Over the summer Transport for New Homes presented ‘Upside-down Geography‘ at events in London, Birmingham and Bristol. The geography of planning has become upside-down because of a failure of national strategy. Locations for new housing are not considered in terms of sustainable transport, access to services, employment or environmental impact. Instead, achieving local authority housing targets has led to a dispersed pattern of development that is very difficult to serve by public transport or other sustainable modes of travel.

In an ‘upside down geography’ world, we build new homes according to algorithms that place very high housing in rural places, where the car ends up the only way of getting about, and where employment, education and other services are in short supply. The ‘cowpat’ developments then results, built around new roads and car-based living, an english interpretation of US-style car-based sprawl. A different more modern approach is needed, much less orientated around the car.
On this theme, Transport for New Homes ran two workshops at the Transport Action Network conference in Birmingham. This was primarily a conference for campaigners against road schemes but we showed another aspect of major road construction, which is that it lays the foundation for greenfield development, opening up land for hundred of thousands of new homes in car-dependent estates. The problem is so widespread that the 2021 census now shows that our urban areas are losing population to rural and mainly rural areas, in the south west, south east, midlands and eastern part of the country.
A better model: transit-oriented development

It seems that we have missed out in England on choosing sites for new development integrated with mass transit systems, either existing or extended, and development of small and large brownfield sites. As part of a ‘zero carbon’ solution we seem to favour development off new roads instead, but a different model is possible.
A better way of building is along new or improved public transport corridors. One way of achieving this is with land value capture. We were delighted to have George Hazel speak at our Manchester event on the success of the Northumbria Line. This approach appears popular with land owners and developers. Land and property within 1km of the construction of a new metro, light rail or heavy rail station increases in value and developers are keen to build once they know that new infrastructure and services are coming soon. Six stations are proposed on the line, and Northumberland Park passengers will be able to change onto the Tyne and Wear Metro.

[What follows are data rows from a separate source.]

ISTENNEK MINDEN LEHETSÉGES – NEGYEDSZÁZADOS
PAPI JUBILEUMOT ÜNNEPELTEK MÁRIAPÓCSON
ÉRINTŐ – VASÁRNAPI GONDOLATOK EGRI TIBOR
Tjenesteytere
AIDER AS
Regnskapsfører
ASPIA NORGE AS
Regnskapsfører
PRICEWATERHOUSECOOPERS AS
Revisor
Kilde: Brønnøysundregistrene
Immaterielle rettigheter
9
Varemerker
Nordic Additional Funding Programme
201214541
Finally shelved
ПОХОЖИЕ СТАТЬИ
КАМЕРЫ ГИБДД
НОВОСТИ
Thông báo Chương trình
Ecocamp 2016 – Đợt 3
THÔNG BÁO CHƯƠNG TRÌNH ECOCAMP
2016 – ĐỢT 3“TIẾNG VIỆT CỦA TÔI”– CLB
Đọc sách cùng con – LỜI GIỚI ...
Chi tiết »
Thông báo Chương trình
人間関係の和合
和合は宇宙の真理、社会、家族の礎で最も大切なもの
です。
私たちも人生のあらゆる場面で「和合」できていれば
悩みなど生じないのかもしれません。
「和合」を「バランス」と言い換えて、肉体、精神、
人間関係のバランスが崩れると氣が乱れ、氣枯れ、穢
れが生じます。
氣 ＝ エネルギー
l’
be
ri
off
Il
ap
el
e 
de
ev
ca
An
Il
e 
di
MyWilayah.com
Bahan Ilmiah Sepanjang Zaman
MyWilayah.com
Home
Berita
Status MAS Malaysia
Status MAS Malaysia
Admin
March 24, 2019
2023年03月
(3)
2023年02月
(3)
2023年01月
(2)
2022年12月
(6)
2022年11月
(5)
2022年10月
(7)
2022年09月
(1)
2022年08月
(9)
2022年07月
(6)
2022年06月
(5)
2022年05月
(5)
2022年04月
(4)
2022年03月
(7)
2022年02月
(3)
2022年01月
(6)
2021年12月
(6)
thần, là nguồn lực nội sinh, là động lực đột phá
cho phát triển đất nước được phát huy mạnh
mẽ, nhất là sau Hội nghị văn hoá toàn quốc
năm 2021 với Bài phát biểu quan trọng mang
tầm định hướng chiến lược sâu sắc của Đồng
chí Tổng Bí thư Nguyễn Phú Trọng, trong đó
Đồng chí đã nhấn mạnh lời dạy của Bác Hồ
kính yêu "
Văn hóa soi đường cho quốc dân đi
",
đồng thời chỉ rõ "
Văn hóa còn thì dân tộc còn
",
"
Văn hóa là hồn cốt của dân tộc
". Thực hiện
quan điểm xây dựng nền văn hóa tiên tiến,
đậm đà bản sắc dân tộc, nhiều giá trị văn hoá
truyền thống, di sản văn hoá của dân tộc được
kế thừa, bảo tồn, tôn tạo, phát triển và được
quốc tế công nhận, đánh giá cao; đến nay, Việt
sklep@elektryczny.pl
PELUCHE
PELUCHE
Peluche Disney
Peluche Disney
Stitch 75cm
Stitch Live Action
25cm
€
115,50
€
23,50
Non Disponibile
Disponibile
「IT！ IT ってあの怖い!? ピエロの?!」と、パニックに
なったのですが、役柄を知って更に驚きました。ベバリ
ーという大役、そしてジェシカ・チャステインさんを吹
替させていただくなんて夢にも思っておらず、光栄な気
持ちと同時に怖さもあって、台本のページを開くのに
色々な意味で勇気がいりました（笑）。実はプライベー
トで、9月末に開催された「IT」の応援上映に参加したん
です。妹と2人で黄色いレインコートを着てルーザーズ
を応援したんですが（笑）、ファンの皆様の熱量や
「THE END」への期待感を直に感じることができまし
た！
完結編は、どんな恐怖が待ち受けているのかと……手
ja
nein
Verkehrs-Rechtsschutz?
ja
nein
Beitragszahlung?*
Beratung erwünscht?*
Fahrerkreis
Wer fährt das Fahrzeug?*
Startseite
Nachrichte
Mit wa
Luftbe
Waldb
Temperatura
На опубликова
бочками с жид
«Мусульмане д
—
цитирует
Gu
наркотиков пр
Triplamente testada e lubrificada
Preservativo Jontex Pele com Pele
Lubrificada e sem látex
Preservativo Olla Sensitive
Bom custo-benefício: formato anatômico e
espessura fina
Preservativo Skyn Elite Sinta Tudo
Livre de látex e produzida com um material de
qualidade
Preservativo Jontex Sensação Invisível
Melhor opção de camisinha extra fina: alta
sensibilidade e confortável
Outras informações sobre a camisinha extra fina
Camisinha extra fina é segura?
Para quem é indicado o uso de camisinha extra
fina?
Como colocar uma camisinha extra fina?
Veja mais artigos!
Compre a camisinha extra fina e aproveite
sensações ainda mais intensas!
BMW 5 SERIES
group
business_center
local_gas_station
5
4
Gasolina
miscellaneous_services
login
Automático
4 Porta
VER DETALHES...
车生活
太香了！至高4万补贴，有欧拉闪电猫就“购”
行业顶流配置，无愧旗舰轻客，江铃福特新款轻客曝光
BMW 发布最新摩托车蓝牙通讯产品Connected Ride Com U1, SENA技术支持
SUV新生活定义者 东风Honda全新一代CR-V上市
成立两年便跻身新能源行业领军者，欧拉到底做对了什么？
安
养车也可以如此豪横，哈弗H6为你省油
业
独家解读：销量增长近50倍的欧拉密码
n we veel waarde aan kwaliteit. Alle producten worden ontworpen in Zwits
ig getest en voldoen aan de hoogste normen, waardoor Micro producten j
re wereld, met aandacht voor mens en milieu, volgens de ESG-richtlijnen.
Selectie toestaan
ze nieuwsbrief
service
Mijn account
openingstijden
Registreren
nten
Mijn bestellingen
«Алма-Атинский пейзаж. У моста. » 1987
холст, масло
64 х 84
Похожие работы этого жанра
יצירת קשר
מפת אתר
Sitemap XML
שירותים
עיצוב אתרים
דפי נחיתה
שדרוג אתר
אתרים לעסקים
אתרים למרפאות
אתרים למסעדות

Twenty minute neighbourhoods
One much discussed topic recently is the idea of “20 minute neighbourhoods”, the idea that people will be able to access all the services and goods they need within a 15 or 20 minute journey on foot or bike. This is very laudable in principle, but as TfNH has been pointing out is far from the reality in many of the places it has visited. In some cases councils and developers are measuring the 20 minutes by straight lines (as the crow flies) rather than by real roads and footpaths, and there isn’t much of a check on the quality of those walking and cycling routes, or indeed access to public transport. TfNH adviser Stephen Joseph gave a presentation to Leeds City Council, in which he set out the origins of 15-20 minute neighbourhoods and some of the issues to consider.
Planning is (still) all up in the air
Our planning system has been in a state of uncertainty, reflecting the recent political turmoil nationally. Local Authority planners have been similarly unsure about how to proceed. We have heard of delays in local plan work over housing requirements and uncertainty of national policy. Some reports say that Local Plan making has ground to a halt. Some campaigners might have been happy to hear Boris Johnson speak out against greenfield development but this idea did not find itself translated to planning policy or legislation. There seems however to be little or no talk about the important contribution made by transport and the way that our continuing emphasis on road building to open up land is not helping matters.
Liz Truss campaigned on the notion of abolishing ‘stalinist top-down housing targets’ in the run up to the election of a new Prime Minister. The planning press then reported that Whitehall-led housing needs figures will be dropped under the new Truss administration. However the 300,000 homes per year national target appears to remain. In late November 2022 roughly 50 Conservative MPs rebelled against housing targets on the basis these are so high in many rural and semi rural places that they force large swathes of the countryside to be covered in car-dependent sprawl.
However at Transport for New Homes we have noted that there is little talk about building in a different way, for example around mass transit systems, sustainable modes and so on, although the concept at least, of building on brownfield sites is popular. The Department of Levelling Up Homes and Communities (DLUHC) needs we think, to integrate sustainable transport provision much more into the NPPF (National Planning Policy Framework) than is currently the case. Where and how we build is key.